Make sure to look at the additional details of their approach if you are interested in more of the twists and turns involved. Kudos to them for being forthright on this added AI safeguard.
Simple But Complex
You can perhaps observe that the simplicity of shutting down a conversation is more complicated than one might conventionally assume. Numerous carefully crafted rules must be devised.
For example, one vital rule would be that if a conversation involves imminent risk, the AI won’t summarily stop the conversation. This would seem to be a means of not leaving a person in the air, especially in an endangering situation. The AI would not drop the ball, as it were, and seek to figure out further what is a proper course of action.
Mull over another angle to a conversation being stopped.
A person might merely start a new conversation and willingly give up the flagged conversation that got stopped. They might not care that the AI stopped that specific chat. With a shrug of their shoulders, they assume the AI is getting goofy and opt to start a different conversation. You can see how this raises other associated issues, such as whether to prevent a person from opening new conversations, along with them potentially going to prior conversations and engaging those in further dialogue.
Complications abound.
The Act Opens New Gates
Mechanically, it is extremely easy to have the AI kick someone out of a conversation. That’s easy-peasy. The challenges are when to do so, how to do so, and for how long, and in what other ways this act will be carried out. Those are substantive policy decisions and must be suitably laid out when strategizing on AI safeguards.

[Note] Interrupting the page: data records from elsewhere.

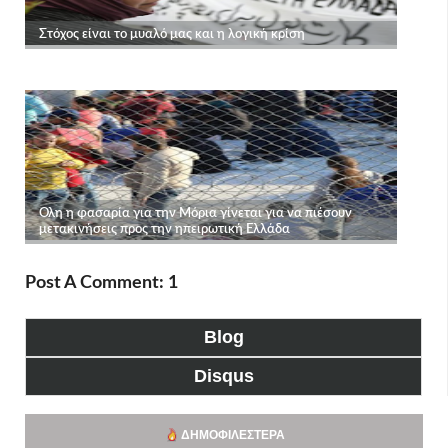
Post A Comment: 1
Blog
Disqus
ΔΗΜΟΦΙΛΈΣΤΕΡΑ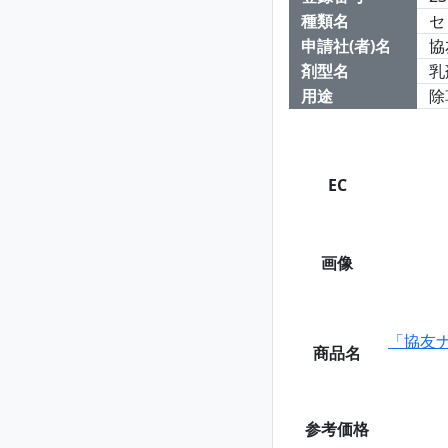
種類名
セ
申請社(者)名
協
剤型名
乳
用途
除
EC
画像
「協友
商品名
参考価格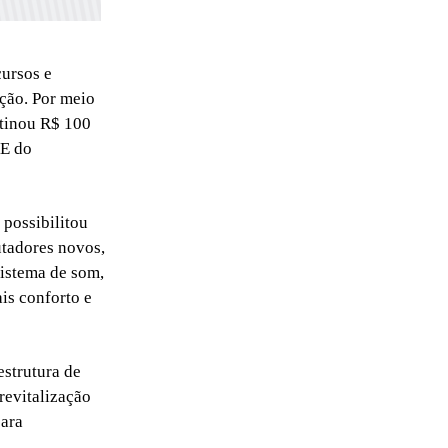
ursos e
ção. Por meio
stinou R$ 100
AE do
 possibilitou
utadores novos,
sistema de som,
is conforto e
estrutura de
revitalização
para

AI makers that are proceeding in this direction will need to carefully review their approach with their legal counsel. I say this because there is legal liability underlying these sobering matters.
If an AI maker adopts a conversational shutdown approach, they are likely ultimately going to be standing in court and explaining why they did so and how they did so. The odds are that there will be users who claim they were mentally harmed via the AI, and that the cutting off of a conversation led to their calamity. The AI maker will need to justify the basis for the approach, and the tech team will be raked over the goals as to what their rationale consisted of.

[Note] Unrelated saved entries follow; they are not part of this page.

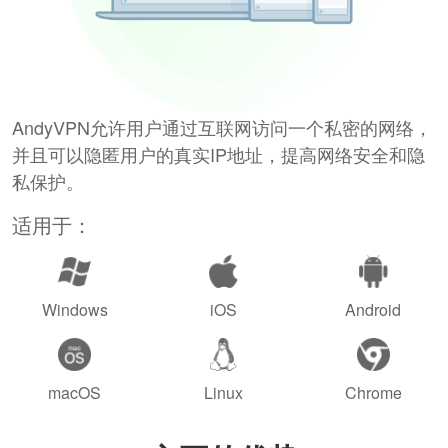
AndyVPN允许用户通过互联网访问一个私密的网络，
并且可以隐匿用户的真实IP地址，提高网络安全和隐
私保护。
适用于：
Windows
iOS
Android
macOS
Linux
Chrome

On the one hand, if an AI maker does not adopt a conversational shutdown approach, they still stand the risk of having someone get harmed, who, otherwise, if the AI did cut them off, might have been okay. The perspective will be that other AI makers are abiding by a shutdown approach, but this particular AI maker did not do so. Why weren’t they employing state-of-the-art AI safeguards?
You can plainly see that this is the classic dilemma of darned if you do, and darned if you don’t. That is part and parcel of AI safeguards.
Figuring Things Out
A final thought on this weighty matter, for now.
Famous author Lois Wyse made this insightful remark: “If you can’t add to the discussion, don’t subtract by talking.” Should we apply similar logic to human-AI interactions? Some might say it is wrong to conflate the nature of human-to-human conversations with what happens, or should happen, during human-AI interactions. That’s a form of anthropomorphizing AI.
I know one thing for darned sure: We need to keep talking about AI safeguards so that we can, as a society, determine what we want AI to do and what we expect AI makers to be doing.